Sendo assim, a convivência entre elas não é de natureza harmônica. Cada uma deve combater as demais. É aí que entra Cassirer dizendo que nenhuma delas podem julgar as outras, já que como construção simbólica têm o mesmo grau de validade. No entanto, a reflexão filosófica poderia escapar de uma posição restrita semelhante se conseguissem encontrar uma visão de conjunto que possibilitasse uma visão de conjunto que abarcasse todas as formas simbólicas nas suas relações imanentes entre si.

Um outro ponto que Ernst Cassirer irá abordar é o pensamento mítico. Quais as suas características?

As características do pensamento mítico resultam de experiências coletivas dos homens que não se reconhecem como produtores desses mitos, já que não têm consciência da projeção do seu eu subjetivo para os elementos do mundo.

O pensamento mítico é uma construção espontânea de sua realidade, mas não toma consciência de sua própria atividade espiritual criativa. A produção mítica é uma espécie de ficção do inconsciente, pois se trata de uma produção espontânea, mas sem consciência de sua autoria. Em outras palavras, são experiências coletivas.

Os mitos construídos por indivíduos, como os mitos platônicos, não podem ser considerados mitos genuínos. Por quê? Em Platão, os mitos foram elaborados de forma livre, com finalidades pedagógicas definidas.

 Ao contrário do mito verdadeiro, não reconhece a si como imagem ou metáfora; a sua imagem é a própria realidade. As emoções expressas são transformadas em imagens e essas imagens são interpretação do mundo exterior e interior. O homem começa a aprender uma estranha arte: a arte de exprimir, e isso significa organizar os seus instintos mais profundamente enraizados, as suas esperanças e os seus temores.

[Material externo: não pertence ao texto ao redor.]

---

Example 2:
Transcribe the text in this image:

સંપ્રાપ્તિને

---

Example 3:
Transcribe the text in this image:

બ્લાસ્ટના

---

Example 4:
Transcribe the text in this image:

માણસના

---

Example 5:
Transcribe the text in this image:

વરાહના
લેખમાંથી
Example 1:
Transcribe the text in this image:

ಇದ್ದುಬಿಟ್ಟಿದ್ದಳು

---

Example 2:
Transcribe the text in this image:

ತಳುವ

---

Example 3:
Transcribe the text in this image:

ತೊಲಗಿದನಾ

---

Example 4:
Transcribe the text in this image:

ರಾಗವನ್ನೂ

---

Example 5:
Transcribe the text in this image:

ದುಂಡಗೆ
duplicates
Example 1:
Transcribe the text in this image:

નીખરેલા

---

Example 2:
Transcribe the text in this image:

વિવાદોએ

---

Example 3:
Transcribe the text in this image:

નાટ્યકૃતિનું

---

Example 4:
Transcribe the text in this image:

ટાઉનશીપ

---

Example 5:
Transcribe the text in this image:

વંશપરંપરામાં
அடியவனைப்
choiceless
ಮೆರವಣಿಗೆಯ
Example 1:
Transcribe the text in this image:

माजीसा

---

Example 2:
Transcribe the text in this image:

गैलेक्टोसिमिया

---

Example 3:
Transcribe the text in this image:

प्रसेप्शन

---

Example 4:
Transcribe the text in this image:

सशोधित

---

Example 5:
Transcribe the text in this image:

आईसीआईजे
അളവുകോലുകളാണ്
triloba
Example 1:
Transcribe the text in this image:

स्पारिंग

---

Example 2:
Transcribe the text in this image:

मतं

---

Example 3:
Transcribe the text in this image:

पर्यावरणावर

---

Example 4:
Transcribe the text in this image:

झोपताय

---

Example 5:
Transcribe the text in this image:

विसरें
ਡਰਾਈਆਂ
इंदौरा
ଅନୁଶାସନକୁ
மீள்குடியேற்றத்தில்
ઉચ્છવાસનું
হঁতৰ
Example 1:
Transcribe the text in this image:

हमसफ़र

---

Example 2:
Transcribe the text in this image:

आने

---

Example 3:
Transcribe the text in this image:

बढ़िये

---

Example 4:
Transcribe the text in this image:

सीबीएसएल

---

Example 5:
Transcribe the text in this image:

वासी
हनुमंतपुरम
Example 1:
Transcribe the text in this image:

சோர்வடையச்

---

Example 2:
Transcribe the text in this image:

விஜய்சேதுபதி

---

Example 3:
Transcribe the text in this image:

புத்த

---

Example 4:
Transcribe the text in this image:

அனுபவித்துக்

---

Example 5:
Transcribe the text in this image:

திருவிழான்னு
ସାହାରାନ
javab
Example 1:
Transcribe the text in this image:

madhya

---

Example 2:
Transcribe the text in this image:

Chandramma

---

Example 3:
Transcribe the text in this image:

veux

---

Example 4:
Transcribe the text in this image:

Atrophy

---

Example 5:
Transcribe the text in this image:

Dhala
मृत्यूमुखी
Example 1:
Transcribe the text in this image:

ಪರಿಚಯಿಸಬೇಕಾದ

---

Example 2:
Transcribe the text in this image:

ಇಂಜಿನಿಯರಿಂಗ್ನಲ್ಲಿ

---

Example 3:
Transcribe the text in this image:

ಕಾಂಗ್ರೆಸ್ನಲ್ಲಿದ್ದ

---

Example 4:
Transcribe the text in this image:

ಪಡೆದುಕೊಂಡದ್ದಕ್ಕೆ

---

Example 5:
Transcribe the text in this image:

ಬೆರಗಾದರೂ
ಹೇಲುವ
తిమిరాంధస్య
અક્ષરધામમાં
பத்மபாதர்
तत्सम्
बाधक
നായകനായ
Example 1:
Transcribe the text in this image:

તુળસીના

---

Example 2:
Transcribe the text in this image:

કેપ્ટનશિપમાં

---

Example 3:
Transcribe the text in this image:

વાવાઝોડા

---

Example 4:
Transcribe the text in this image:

Nesse sentido, o pensamento mítico não deve ser entendido como uma mera ilusão ou uma patologia, mas sim como forma de objetivação da realidade mais primária e de caráter específico.

Quais são as características, segundo Cassirer. do pensamento mítico?

Em primeiro lugar, existe uma relação entre signo e o significado. E como isso funciona?

O mito é uma construção espontânea. O mito não toma consciência de sua própria atividade espiritual criativa. A produção mítica é uma ficção do inconsciente. Ninguém tem consciência de sua autoria. No mito, a relação entre signo e significado é de identidade na linguagem e de representação e na ciência é de independência.

O pensamento mítico não diferencia signo do significado, nem imagem da coisa. Para o pensamento mítico, a palavra não é um mero signo convencional abstrato, mas está indissoluvelmente ligada a ela. Existe uma identidade entre a palavra que designa e a própria coisa designada; a palavra é a própria coisa.

Mesmo no campo subjetivo, o homem mítico identifica seu nome com o próprio ser. Proferir o nome de alguém depois de morto significa invocá-lo, torná-lo presente. A mesma analogia vale para a imagem. A imagem não representa a coisa; é a coisa. Não há diferença entre o sono e a vigília, vida e morte. A morte é vista apenas como transformação assim como o nascimento como um retorno.

Tal fato explica por que os cultos aos mortos são realizados com oferendas e comidas, vestuários, utensílios, porque se crê que o morto continua vivendo e necessitando dos mesmos meios físicos para a sua conservação.

Em segundo lugar, assim como o pensamento mítico não separa signo de significado, não faz em relação à semelhança externa e superficial e à essência da coisa.  Como isso funciona?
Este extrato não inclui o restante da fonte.